Print is dead. Long live print
By Ian Young, Media Manager at AgencyUK
A week after The Independent became the first national newspaper to move to a purely digital platform, the Trinity Mirror Group announced the launch of a new daily tabloid paper, the New Day. Very strange indeed.
There’s no doubt that newspaper readership has been on a downward trend. The latest ABC sales statistics show a decline of 8% a year for dailies and over 9% for Sunday papers. However, these numbers do not account for the growth of some titles of their digital audience. Titles such as the Guardian and Daily Mail now have huge online readerships of 40 million and 60 million unique users per month respectively*, whilst The Times has, on the face of things, effectively moved to a paywall subscription model for its online content.
But what do this week’s events mean? Who is making the right move? The death of traditional newsprint has been predicted before, but has still yet to materialise. Maybe there is room for both print and online to coexist in peaceful harmony. The reason for this could be down to the differences in which we consume digital and print media.

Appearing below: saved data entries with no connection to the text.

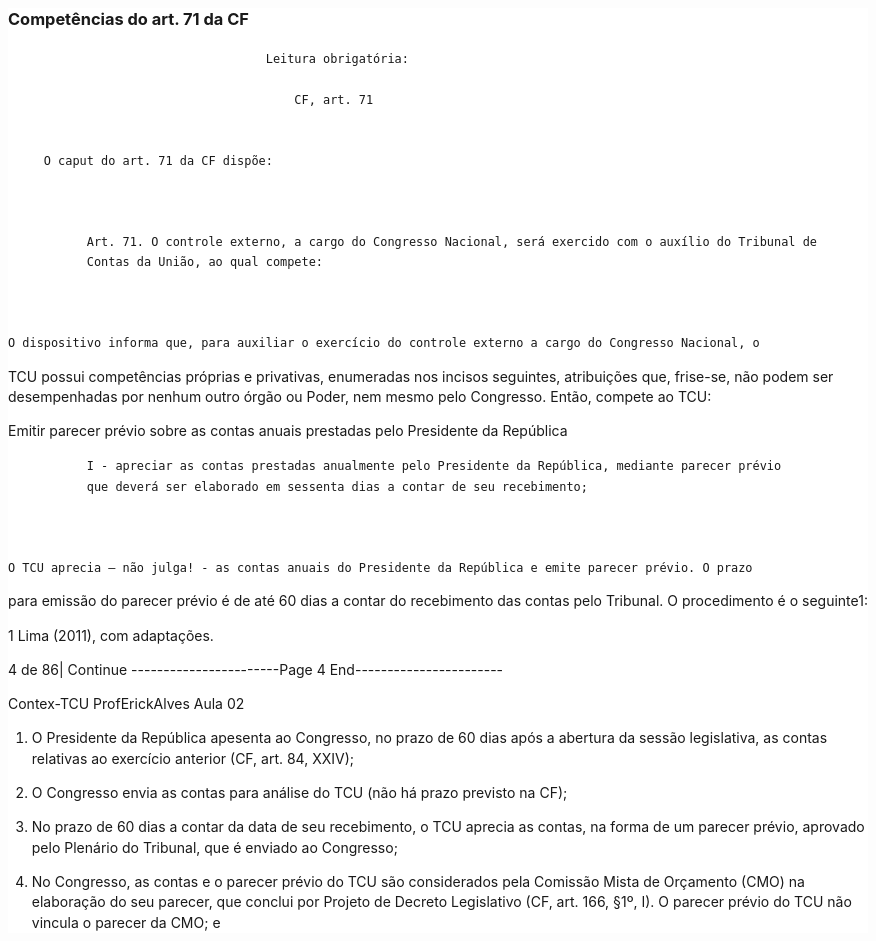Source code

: ### Competências do art. 71 da CF ###


                                        Leitura obrigatória:

                                            CF, art. 71


         O caput do art. 71 da CF dispõe:



               Art. 71. O controle externo, a cargo do Congresso Nacional, será exercido com o auxílio do Tribunal de
               Contas da União, ao qual compete:



    O dispositivo informa que, para auxiliar o exercício do controle externo a cargo do Congresso Nacional, o
TCU possui competências próprias e privativas, enumeradas nos incisos seguintes, atribuições que, frise-se,
não podem ser desempenhadas por nenhum outro órgão ou Poder, nem mesmo pelo Congresso.
        Então, compete ao TCU:

Emitir parecer prévio sobre as contas anuais prestadas pelo Presidente da República


               I - apreciar as contas prestadas anualmente pelo Presidente da República, mediante parecer prévio
               que deverá ser elaborado em sessenta dias a contar de seu recebimento;



    O TCU aprecia – não julga! - as contas anuais do Presidente da República e emite parecer prévio. O prazo
para emissão do parecer prévio é de até 60 dias a contar do recebimento das contas pelo Tribunal.
        O procedimento é o seguinte1:




1   Lima (2011), com adaptações.



4 de 86| Continue
-----------------------Page 4 End-----------------------

  Contex-TCU                                                             ProfErickAlves
                                                                                                      Aula 02


  1. O Presidente da República apesenta ao Congresso, no prazo de 60 dias após a abertura da sessão
legislativa, as contas relativas ao exercício anterior (CF, art. 84, XXIV);

 2. O Congresso envia as contas para análise do TCU (não há prazo previsto na CF);

 3. No prazo de 60 dias a contar da data de seu recebimento, o TCU aprecia as contas, na forma de um
parecer prévio, aprovado pelo Plenário do Tribunal, que é enviado ao Congresso;

  4. No Congresso, as contas e o parecer prévio do TCU são considerados pela Comissão Mista de Orçamento
(CMO) na elaboração do seu parecer, que conclui por Projeto de Decreto Legislativo (CF, art. 166, §1º, I). O
parecer prévio do TCU não vincula o parecer da CMO; e
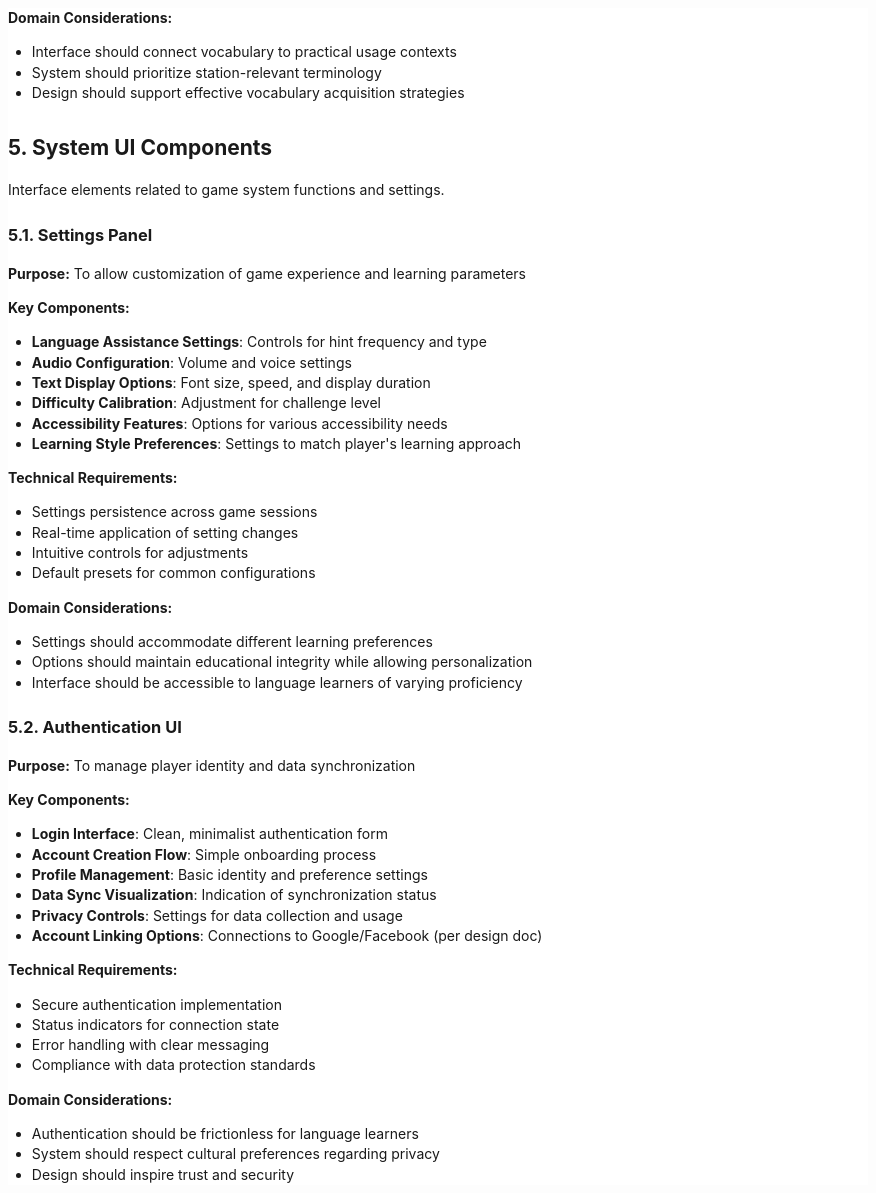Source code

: **Domain Considerations:**
- Interface should connect vocabulary to practical usage contexts
- System should prioritize station-relevant terminology
- Design should support effective vocabulary acquisition strategies

## 5. System UI Components

Interface elements related to game system functions and settings.

### 5.1. Settings Panel

**Purpose:** To allow customization of game experience and learning parameters

**Key Components:**
- **Language Assistance Settings**: Controls for hint frequency and type
- **Audio Configuration**: Volume and voice settings
- **Text Display Options**: Font size, speed, and display duration
- **Difficulty Calibration**: Adjustment for challenge level
- **Accessibility Features**: Options for various accessibility needs
- **Learning Style Preferences**: Settings to match player's learning approach

**Technical Requirements:**
- Settings persistence across game sessions
- Real-time application of setting changes
- Intuitive controls for adjustments
- Default presets for common configurations

**Domain Considerations:**
- Settings should accommodate different learning preferences
- Options should maintain educational integrity while allowing personalization
- Interface should be accessible to language learners of varying proficiency

### 5.2. Authentication UI

**Purpose:** To manage player identity and data synchronization

**Key Components:**
- **Login Interface**: Clean, minimalist authentication form
- **Account Creation Flow**: Simple onboarding process
- **Profile Management**: Basic identity and preference settings
- **Data Sync Visualization**: Indication of synchronization status
- **Privacy Controls**: Settings for data collection and usage
- **Account Linking Options**: Connections to Google/Facebook (per design doc)

**Technical Requirements:**
- Secure authentication implementation
- Status indicators for connection state
- Error handling with clear messaging
- Compliance with data protection standards

**Domain Considerations:**
- Authentication should be frictionless for language learners
- System should respect cultural preferences regarding privacy
- Design should inspire trust and security
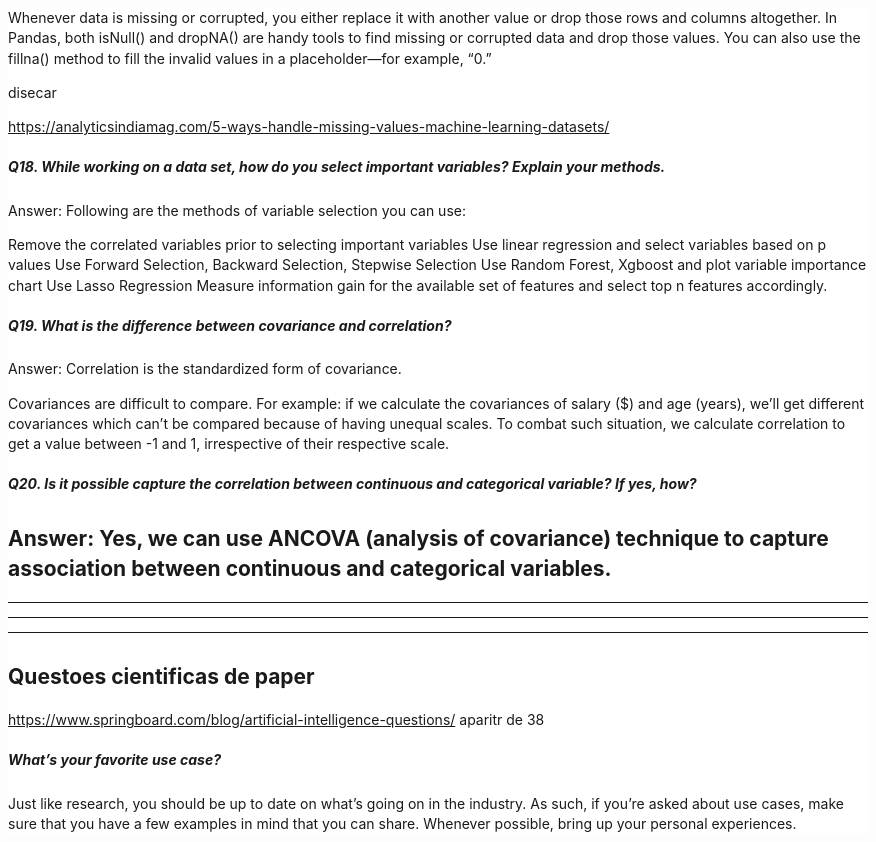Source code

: Whenever data is missing or corrupted, you either replace it with another value or drop those rows and columns altogether. In Pandas, both isNull() and dropNA() are handy tools to find missing or corrupted data and drop those values. You can also use the fillna() method to fill the invalid values in a placeholder—for example, “0.”

disecar

https://analyticsindiamag.com/5-ways-handle-missing-values-machine-learning-datasets/


##### Q18. While working on a data set, how do you select important variables? Explain your methods.

Answer: Following are the methods of variable selection you can use:

Remove the correlated variables prior to selecting important variables
Use linear regression and select variables based on p values
Use Forward Selection, Backward Selection, Stepwise Selection
Use Random Forest, Xgboost and plot variable importance chart
Use Lasso Regression
Measure information gain for the available set of features and select top n features accordingly.
 

##### Q19. What is the difference between covariance and correlation?

Answer: Correlation is the standardized form of covariance.

Covariances are difficult to compare. For example: if we calculate the covariances of salary ($) and age (years), we’ll get different covariances which can’t be compared because of having unequal scales. To combat such situation, we calculate correlation to get a value between -1 and 1, irrespective of their respective scale.

 

##### Q20. Is it possible capture the correlation between continuous and categorical variable? If yes, how?

Answer: Yes, we can use ANCOVA (analysis of covariance) technique to capture association between continuous and categorical variables.
------
------
-------
------

## Questoes cientificas de paper

https://www.springboard.com/blog/artificial-intelligence-questions/ 
aparitr de 38

##### What’s your favorite use case?

Just like research, you should be up to date on what’s going on in the industry. As such, if you’re asked about use cases, make sure that you have a few examples in mind that you can share. Whenever possible, bring up your personal experiences.
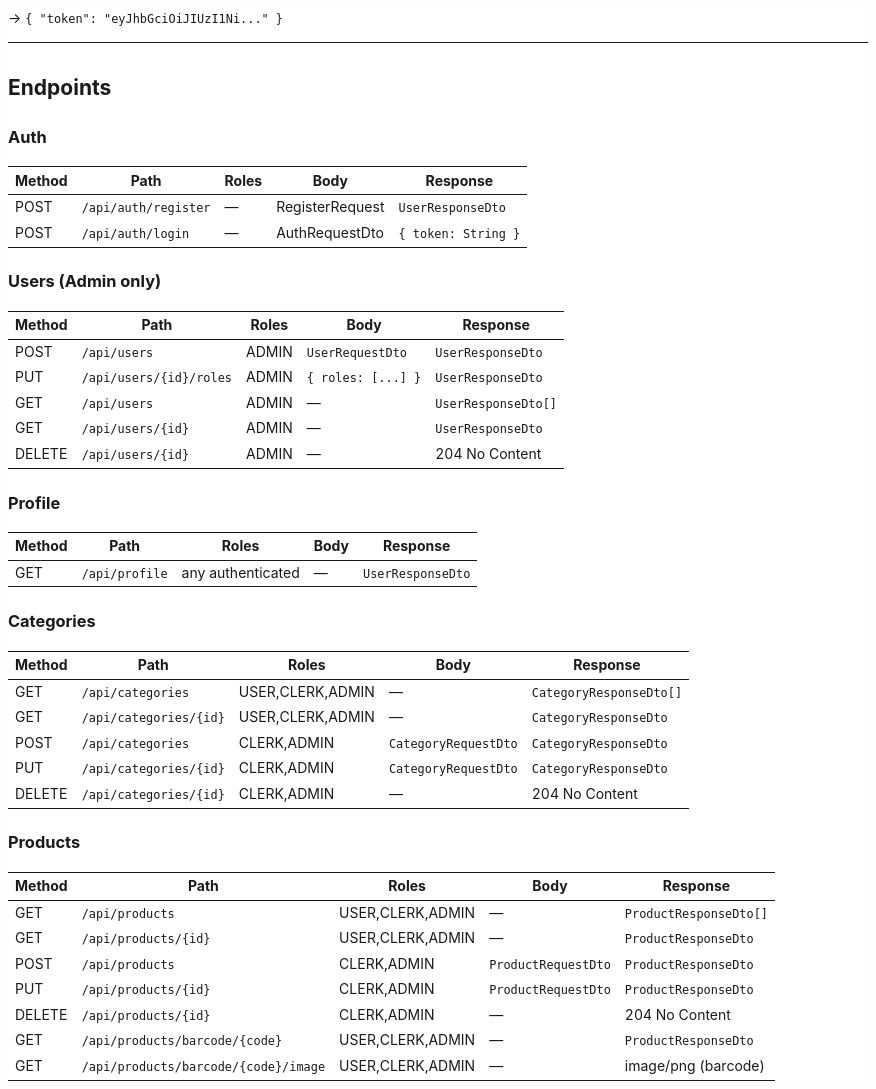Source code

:    → `{ "token": "eyJhbGciOiJIUzI1Ni..." }`

---

## Endpoints

### Auth

| Method | Path                 | Roles | Body            | Response            |
| ------ | -------------------- | ----- | --------------- | ------------------- |
| POST   | `/api/auth/register` | ―     | RegisterRequest | `UserResponseDto`   |
| POST   | `/api/auth/login`    | ―     | AuthRequestDto  | `{ token: String }` |

### Users (Admin only)

| Method | Path                    | Roles | Body               | Response            |
| ------ | ----------------------- | ----- | ------------------ | ------------------- |
| POST   | `/api/users`            | ADMIN | `UserRequestDto`   | `UserResponseDto`   |
| PUT    | `/api/users/{id}/roles` | ADMIN | `{ roles: [...] }` | `UserResponseDto`   |
| GET    | `/api/users`            | ADMIN | ―                  | `UserResponseDto[]` |
| GET    | `/api/users/{id}`       | ADMIN | ―                  | `UserResponseDto`   |
| DELETE | `/api/users/{id}`       | ADMIN | ―                  | 204 No Content      |

### Profile

| Method | Path           | Roles             | Body | Response          |
| ------ | -------------- | ----------------- | ---- | ----------------- |
| GET    | `/api/profile` | any authenticated | ―    | `UserResponseDto` |

### Categories

| Method | Path                   | Roles            | Body                 | Response                |
| ------ | ---------------------- | ---------------- | -------------------- | ----------------------- |
| GET    | `/api/categories`      | USER,CLERK,ADMIN | ―                    | `CategoryResponseDto[]` |
| GET    | `/api/categories/{id}` | USER,CLERK,ADMIN | ―                    | `CategoryResponseDto`   |
| POST   | `/api/categories`      | CLERK,ADMIN      | `CategoryRequestDto` | `CategoryResponseDto`   |
| PUT    | `/api/categories/{id}` | CLERK,ADMIN      | `CategoryRequestDto` | `CategoryResponseDto`   |
| DELETE | `/api/categories/{id}` | CLERK,ADMIN      | ―                    | 204 No Content          |

### Products

| Method | Path                                 | Roles            | Body                | Response               |
| ------ | ------------------------------------ | ---------------- | ------------------- | ---------------------- |
| GET    | `/api/products`                      | USER,CLERK,ADMIN | ―                   | `ProductResponseDto[]` |
| GET    | `/api/products/{id}`                 | USER,CLERK,ADMIN | ―                   | `ProductResponseDto`   |
| POST   | `/api/products`                      | CLERK,ADMIN      | `ProductRequestDto` | `ProductResponseDto`   |
| PUT    | `/api/products/{id}`                 | CLERK,ADMIN      | `ProductRequestDto` | `ProductResponseDto`   |
| DELETE | `/api/products/{id}`                 | CLERK,ADMIN      | ―                   | 204 No Content         |
| GET    | `/api/products/barcode/{code}`       | USER,CLERK,ADMIN | ―                   | `ProductResponseDto`   |
| GET    | `/api/products/barcode/{code}/image` | USER,CLERK,ADMIN | ―                   | image/png (barcode)    |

Yes, I’ll admit I consume the majority of my news, current affairs and sporting information online, from a wide range of different sources. This is great when we are leading busy lives and want to keep track of what’s happening out there in the rest of the world, picking and choosing small snippets of information to skim read and absorb. However, I still find that sitting down with a paper is a luxury. Reading an in depth article with thought provoking commentary, or stumbling across an interesting article I would never have searched for online, is one of life’s small pleasures. I hope enough other people feel the same way and that the newsprint tradition continues for a little while longer.